Artificial intelligence. Mobile technology. Online shopping. Streaming services. George Mason University, an R1 Research Institution. What do these have in common? These all need a robust, secure, and highly resilient network infrastructure.
George Mason’s core network is built on 10Gbps link technology, but the current industry trends are 100Gbps and 400Gbps link technologies. To prepare for now and the future, George Mason invested $8M in a new core to replace aging equipment, scale its core capacity, and take advantage of the efficiencies and features.
This project aims to transition George Mason’s current network architecture to the next generation in direct support of the university’s strategic goals by offering an expanded virtual classroom capability and improved research infrastructure to better retain and attract students and faculty, as well as improve the user experience.
The network upgrade project is one of the largest ones to date for ITS. To better understand the magnitude of work, Larry Song from Network and Security Engineering described the project as “going from the old dial-up modems to FIOS networking,” and Devin Bist from Network and Security Engineering described the project as a “really small town that experienced a population explosion, much like George Mason, and needed an upgrade to its infrastructure.”
The Architecture for Tomorrow Today
Enterprise Infrastructure Services (EIS) wanted to design and implement a future-proof network infrastructure that would last ten years. Ben Allen, Executive Director of EIS, views this project as more than a simple refresh or upgrade but rather “It is a whole-scale transformation in how we actually run and maintain our network.”
The results are better scalability, flexibility, auditing, user connectivity, network redundancies and resiliencies, automated maintenance, research community support, improved security, and faster speeds.
EIS developed a generalized set of system and router role requirements to test the different makes and models against and strove to maintain its design goals of network segmentation and hardware resiliency. EIS wanted to avoid vendor-proprietary technologies and features as much as possible to reduce costs and issues in the future. The new architecture and infrastructure will allow EIS to employ more automation and allow easier updates to network configuration.
Network Security and Engineering developed a test plan that included a demonstration of configurations and performance, especially in failure scenarios, and had hands-on time with the demonstration system to compare typical views, troubleshooting, and configuration processes.
Engineers Ethan Ervin and Peter Duong tested the vendor switches and learned about Cloud vision, a large part of EIS’ current provisioning. They learned about the new system, then documented and shared this knowledge with other team members to help Advanced Technologies with the new platform and configuration.
Taking Care of Business
The work is being done in four phases:
- Site survey, testing and configuration of different vendor solutions, and a security risk assessment.
- Equipment delivery, power and hardware installation, and configuring routers and switches in preparation for cutover.
- Deploy the core routers, then the provider edge routers, then rebuild links, and verify routing, forwarding, and reachability on switches.
- Decommission and remove Cisco hardware.

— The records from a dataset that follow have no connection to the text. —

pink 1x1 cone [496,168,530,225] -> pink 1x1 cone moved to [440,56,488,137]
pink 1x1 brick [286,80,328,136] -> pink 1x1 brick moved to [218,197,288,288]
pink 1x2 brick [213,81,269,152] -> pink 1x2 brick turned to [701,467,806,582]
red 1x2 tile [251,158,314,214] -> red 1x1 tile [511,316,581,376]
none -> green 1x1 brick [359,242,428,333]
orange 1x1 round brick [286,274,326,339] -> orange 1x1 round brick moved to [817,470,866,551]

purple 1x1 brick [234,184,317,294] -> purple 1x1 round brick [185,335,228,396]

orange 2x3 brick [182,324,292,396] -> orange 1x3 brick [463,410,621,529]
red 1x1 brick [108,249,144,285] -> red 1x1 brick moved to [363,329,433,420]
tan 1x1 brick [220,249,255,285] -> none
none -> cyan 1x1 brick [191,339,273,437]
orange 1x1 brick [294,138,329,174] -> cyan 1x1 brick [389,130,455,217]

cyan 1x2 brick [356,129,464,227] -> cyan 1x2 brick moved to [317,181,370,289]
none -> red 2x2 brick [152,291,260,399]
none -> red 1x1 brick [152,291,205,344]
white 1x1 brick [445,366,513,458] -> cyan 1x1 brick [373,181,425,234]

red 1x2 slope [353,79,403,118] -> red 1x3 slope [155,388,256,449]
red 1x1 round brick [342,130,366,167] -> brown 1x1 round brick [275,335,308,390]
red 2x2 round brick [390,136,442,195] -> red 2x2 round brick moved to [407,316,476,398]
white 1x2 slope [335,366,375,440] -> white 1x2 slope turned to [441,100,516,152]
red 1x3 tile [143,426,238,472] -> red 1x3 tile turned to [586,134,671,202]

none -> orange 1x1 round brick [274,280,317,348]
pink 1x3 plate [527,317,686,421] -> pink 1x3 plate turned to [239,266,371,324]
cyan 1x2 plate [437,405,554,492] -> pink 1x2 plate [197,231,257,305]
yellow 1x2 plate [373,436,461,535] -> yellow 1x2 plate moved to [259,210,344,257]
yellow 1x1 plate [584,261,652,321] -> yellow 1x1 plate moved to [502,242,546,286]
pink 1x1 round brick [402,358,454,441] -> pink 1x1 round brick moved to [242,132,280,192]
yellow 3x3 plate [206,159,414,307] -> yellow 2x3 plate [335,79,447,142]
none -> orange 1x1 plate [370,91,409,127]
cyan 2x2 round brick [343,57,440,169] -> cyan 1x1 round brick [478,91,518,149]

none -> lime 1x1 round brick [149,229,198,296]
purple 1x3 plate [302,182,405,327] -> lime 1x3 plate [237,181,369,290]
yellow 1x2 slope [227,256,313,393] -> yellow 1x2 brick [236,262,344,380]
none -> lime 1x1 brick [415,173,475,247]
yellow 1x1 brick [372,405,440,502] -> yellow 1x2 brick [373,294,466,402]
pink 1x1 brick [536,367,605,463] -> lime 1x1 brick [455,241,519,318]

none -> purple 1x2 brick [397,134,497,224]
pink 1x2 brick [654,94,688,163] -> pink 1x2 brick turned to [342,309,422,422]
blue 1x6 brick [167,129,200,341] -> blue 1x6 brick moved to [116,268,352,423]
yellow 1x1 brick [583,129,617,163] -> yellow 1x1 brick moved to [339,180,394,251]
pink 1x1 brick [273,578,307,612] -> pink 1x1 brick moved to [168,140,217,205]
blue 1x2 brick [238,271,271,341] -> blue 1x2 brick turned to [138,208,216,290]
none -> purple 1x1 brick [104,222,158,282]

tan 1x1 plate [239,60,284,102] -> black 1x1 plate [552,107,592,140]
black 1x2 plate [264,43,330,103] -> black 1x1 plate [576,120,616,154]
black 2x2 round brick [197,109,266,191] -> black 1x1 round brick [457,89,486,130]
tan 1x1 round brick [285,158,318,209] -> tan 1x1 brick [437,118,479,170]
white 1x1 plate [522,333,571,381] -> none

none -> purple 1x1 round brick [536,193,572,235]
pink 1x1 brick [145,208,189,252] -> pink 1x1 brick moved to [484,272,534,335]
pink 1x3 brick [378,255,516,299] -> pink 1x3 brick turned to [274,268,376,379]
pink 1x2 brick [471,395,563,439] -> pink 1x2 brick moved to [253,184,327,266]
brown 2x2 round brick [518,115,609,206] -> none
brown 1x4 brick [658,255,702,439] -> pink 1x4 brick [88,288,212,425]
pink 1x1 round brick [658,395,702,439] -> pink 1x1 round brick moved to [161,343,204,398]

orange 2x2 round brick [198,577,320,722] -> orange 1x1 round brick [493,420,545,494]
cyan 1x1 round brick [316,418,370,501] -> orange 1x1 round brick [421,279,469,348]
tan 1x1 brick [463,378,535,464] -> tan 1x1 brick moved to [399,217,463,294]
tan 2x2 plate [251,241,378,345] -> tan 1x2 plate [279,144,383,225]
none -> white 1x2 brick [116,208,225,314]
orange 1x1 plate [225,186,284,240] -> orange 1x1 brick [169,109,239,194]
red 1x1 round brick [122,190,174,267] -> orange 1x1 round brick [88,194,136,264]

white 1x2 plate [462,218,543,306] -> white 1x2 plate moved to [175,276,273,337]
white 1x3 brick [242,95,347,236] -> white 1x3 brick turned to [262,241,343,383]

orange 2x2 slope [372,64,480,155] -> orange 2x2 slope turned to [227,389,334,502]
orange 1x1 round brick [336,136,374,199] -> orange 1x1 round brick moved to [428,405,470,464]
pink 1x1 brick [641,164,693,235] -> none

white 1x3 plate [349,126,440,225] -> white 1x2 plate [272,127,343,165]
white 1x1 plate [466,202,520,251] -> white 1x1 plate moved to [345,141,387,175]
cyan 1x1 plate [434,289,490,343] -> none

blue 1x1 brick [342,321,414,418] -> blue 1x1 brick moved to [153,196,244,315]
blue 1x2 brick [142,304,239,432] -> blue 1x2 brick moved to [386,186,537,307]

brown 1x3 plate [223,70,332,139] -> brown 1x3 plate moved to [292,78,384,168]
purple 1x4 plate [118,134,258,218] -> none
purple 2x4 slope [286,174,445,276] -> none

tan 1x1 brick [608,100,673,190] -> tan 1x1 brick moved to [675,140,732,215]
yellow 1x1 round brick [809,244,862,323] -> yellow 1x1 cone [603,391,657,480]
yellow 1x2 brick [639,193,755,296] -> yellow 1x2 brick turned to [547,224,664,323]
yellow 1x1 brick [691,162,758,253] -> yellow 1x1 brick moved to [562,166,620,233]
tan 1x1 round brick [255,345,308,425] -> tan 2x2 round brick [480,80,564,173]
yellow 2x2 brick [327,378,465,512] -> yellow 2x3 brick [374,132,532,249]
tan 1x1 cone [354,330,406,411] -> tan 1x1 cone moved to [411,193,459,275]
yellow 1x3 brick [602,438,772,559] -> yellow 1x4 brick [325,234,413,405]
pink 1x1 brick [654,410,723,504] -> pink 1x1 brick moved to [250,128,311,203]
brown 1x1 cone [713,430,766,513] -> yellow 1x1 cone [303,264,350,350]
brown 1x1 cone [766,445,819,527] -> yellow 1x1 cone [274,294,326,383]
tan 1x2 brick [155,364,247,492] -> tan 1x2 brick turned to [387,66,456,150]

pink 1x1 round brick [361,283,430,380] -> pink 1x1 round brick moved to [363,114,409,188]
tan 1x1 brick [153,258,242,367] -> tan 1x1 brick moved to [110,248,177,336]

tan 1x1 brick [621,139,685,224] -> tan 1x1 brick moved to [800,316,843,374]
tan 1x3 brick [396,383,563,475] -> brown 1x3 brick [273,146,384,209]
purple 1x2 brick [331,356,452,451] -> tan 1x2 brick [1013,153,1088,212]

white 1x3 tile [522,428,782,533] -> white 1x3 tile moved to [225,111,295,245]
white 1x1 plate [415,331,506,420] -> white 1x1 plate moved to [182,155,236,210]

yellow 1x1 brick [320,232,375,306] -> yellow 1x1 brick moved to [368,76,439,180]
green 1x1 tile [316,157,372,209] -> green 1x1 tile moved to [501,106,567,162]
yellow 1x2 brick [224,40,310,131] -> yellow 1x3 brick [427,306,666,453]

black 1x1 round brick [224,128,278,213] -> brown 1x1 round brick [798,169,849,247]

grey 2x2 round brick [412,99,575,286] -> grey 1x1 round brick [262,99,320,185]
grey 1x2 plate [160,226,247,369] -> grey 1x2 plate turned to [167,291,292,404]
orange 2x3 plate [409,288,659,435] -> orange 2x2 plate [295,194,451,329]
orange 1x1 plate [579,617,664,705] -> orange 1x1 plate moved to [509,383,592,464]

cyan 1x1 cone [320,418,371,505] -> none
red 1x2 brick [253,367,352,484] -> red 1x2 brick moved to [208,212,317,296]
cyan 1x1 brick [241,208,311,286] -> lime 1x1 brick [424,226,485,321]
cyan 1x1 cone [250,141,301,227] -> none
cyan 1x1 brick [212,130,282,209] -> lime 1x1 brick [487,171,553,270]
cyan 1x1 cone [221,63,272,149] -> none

Replacing the network infrastructure has been a herculean task. Many teams worked to replace switches, dark fiber optic cables, and connections while maintaining continuous network service. Replacing the dark fiber optic cables increased the network capacity to 1.6 terabytes per second, approximately 40 times faster than what George Mason previously had.
In the buildings outside the data centers, network engineers often work in cramped spaces and go floor by floor, replacing switches and redoing wiring. Each switch weighs approximately 50 pounds and is quite bulky, requiring at least one person to hold it in place while another person uninstalls the old switch, installs the new switch, and avoids pulling all the wires down with it. In addition, each fiber connection has to be closely examined to ensure it’s clean and has no dirt, dust, or fingerprints. The fiber wires and connections need to be cleaned and protected. There also may be fiber incompatibilities or limitations that need to be addressed.
What Next?
EIS is laying the foundation for new technologies in the future so that it’s a matter of turning something on instead of trying to retrofit the network and can handle research equipment that requires high data transfer rates without buying a new switch.
ITS has already replaced the dark fiber optical network, which delivers wired and wireless networks to all the buildings on all George Mason campuses and locations. Next, EIS will cut over to the new network outside of business and during class hours when the impact is minimal.
The IT landscape is moving away from siloed practices and extreme specialties and toward generalists. EIS teamwork and collaboration are a move toward this trend and prepare George Mason for the industry transition.